TASKS TO PERFORM ->
• a. Transcribe everything in the Democratic Centre of Macau article from "- Ideology: Progressivism" down to "better-known civic associations.".
• b. Answer these questions from the Democratic Centre of Macau article:
(i) In which restaurant did the first meeting take place?
(ii) Which newspaper is listed for the association until 1998?
(iii) How many days after the Carnation Revolution was the association founded?

TEXT PASSAGE ->
• • •

- Abbreviation: CDM
- Founder: Joaquim Jorge Perestrelo Neto Valente José Celestino da Silva Maneiras Damião Rodrigues Vivaldo Rosa
- Founded: 30 April 1974
- Newspaper: Tribuna de Macau (until 1998)
- Ideology: Progressivism
- Political position: Centre-left
- National affiliation: Socialist Party (Portugal) (until 1999)

= Centro Democrático de Macau =

Democratic Centre of Macau (Centro Democrático de Macau; 澳門民主協會; CDM) is a centre-left progressive Portuguese political association based in Macau, then a Portuguese colony. Founded on 30 April 1974, five days after the Carnation Revolution, it remains the only registered political association in Macau, different from the better-known civic associations.

== Objectives ==
Aiming to contribute to the exercise of civil and political rights and the political participation in Macau, the CDM pushes for the democratic progress in Macau, and advocates free, active, enlightened, and conscious participation of citizens in public with democratic experience.

The CDM also urges to defend the principles set out in the Universal Declaration of Human Rights, and to sign International Covenant on Civil and Political Rights and International Covenant on Economic, Social and Cultural Rights.

== History ==
On 30 April 1974, leftists and Armed Forces Movement met in Fat Siu Lau restaurant in Macau for the first time, including lawyer Joaquim Jorge Perestrelo Neto Valente, architect José Celestino da Silva Maneiras, Damião Rodrigues and Vivaldo Rosa. It became the first meeting of the Democratic Centre of Macau (CDM), which hoped to celebrate the new political era followed by the Carnation Revolution.

• • •

(Pose landmark coordinates)
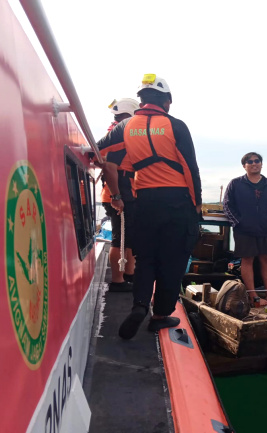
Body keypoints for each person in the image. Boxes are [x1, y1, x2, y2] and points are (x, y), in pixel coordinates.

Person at [99, 74, 202, 339]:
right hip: (177, 200)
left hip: (144, 200)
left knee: (145, 258)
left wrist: (116, 190)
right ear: (167, 101)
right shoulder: (176, 125)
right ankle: (159, 316)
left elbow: (98, 151)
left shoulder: (125, 126)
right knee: (173, 260)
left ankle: (140, 305)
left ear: (142, 100)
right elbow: (190, 168)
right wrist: (197, 204)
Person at [223, 152, 267, 307]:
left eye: (257, 161)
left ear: (261, 164)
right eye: (250, 161)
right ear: (244, 166)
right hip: (244, 230)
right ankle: (253, 297)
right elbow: (227, 205)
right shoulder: (235, 183)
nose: (254, 163)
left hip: (265, 228)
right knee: (247, 260)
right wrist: (237, 223)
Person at [99, 98, 140, 291]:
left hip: (126, 192)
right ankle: (117, 281)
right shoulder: (119, 138)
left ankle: (129, 274)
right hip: (119, 194)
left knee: (129, 236)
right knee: (119, 238)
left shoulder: (118, 135)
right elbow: (109, 168)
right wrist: (116, 197)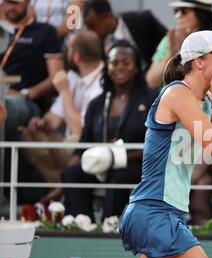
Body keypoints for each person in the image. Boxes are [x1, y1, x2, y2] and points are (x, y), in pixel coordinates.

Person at [119, 30, 212, 258]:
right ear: (199, 61)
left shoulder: (211, 102)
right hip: (154, 212)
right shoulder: (177, 92)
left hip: (160, 214)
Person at [61, 40, 157, 221]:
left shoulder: (151, 98)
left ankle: (110, 226)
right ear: (107, 67)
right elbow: (83, 144)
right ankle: (81, 224)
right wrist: (63, 180)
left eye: (126, 63)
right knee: (71, 174)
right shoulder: (97, 103)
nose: (119, 67)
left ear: (136, 68)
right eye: (114, 63)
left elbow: (157, 143)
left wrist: (116, 158)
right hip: (99, 164)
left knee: (119, 177)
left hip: (136, 164)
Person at [20, 31, 103, 206]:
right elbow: (53, 120)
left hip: (89, 146)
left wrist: (64, 92)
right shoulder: (72, 77)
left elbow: (80, 131)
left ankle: (63, 188)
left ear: (76, 56)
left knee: (72, 141)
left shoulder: (103, 80)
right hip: (68, 145)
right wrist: (41, 123)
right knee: (27, 136)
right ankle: (62, 185)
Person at [0, 0, 64, 140]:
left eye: (16, 3)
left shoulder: (45, 32)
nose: (11, 7)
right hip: (2, 93)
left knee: (4, 107)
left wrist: (26, 93)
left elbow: (56, 77)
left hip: (25, 100)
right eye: (7, 2)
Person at [145, 0, 212, 89]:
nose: (177, 16)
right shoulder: (171, 39)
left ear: (200, 15)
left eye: (183, 11)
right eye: (176, 11)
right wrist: (172, 52)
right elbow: (151, 81)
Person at [82, 0, 166, 71]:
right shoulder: (96, 43)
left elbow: (169, 43)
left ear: (109, 16)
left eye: (93, 25)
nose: (90, 32)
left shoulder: (143, 21)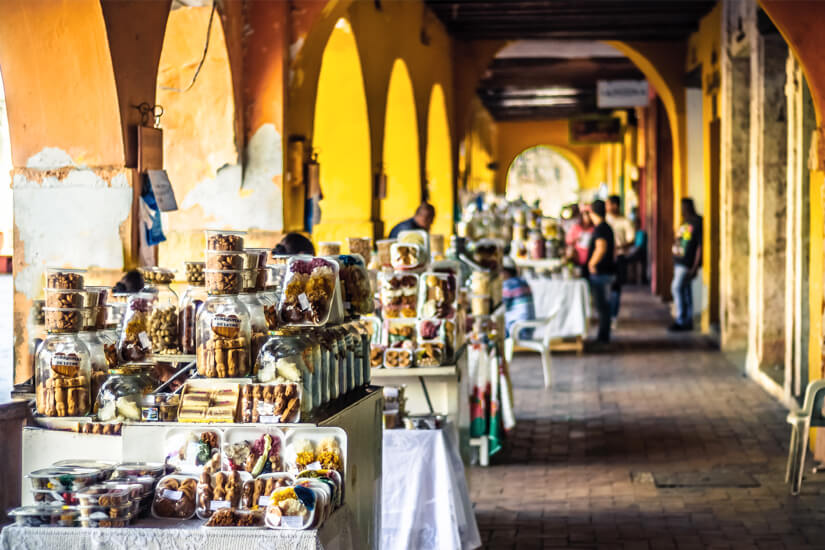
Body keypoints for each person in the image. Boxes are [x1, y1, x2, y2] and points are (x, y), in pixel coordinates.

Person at [669, 198, 703, 331]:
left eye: (685, 207)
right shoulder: (685, 222)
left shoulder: (698, 222)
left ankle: (681, 318)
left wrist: (695, 266)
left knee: (676, 287)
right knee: (685, 290)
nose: (683, 210)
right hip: (679, 261)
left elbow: (700, 246)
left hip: (686, 263)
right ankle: (687, 319)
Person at [587, 199, 616, 344]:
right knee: (604, 305)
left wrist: (592, 263)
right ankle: (604, 334)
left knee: (602, 305)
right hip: (607, 271)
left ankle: (603, 336)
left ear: (592, 213)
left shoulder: (600, 229)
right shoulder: (607, 227)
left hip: (602, 272)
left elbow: (601, 247)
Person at [606, 195, 634, 326]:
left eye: (609, 204)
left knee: (616, 287)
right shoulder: (604, 220)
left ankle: (613, 316)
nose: (607, 207)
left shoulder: (625, 221)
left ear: (615, 205)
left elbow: (631, 240)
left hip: (619, 256)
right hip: (606, 257)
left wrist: (618, 247)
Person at [501, 257, 535, 340]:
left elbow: (502, 306)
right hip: (528, 329)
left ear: (505, 272)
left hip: (518, 330)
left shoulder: (509, 284)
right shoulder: (523, 281)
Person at [564, 205, 594, 276]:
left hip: (590, 258)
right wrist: (576, 239)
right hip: (577, 258)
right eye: (585, 215)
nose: (587, 218)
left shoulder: (594, 228)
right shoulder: (576, 227)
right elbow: (568, 241)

• • •

REPLIES ->
• a.
- Ideology: Progressivism
- Political position: Centre-left
- National affiliation: Socialist Party (Portugal) (until 1999)

= Centro Democrático de Macau =

Democratic Centre of Macau (Centro Democrático de Macau; 澳門民主協會; CDM) is a centre-left progressive Portuguese political association based in Macau, then a Portuguese colony. Founded on 30 April 1974, five days after the Carnation Revolution, it remains the only registered political association in Macau, different from the better-known civic associations.

• b.
(i) Fat Siu Lau restaurant
(ii) Tribuna de Macau
(iii) Five days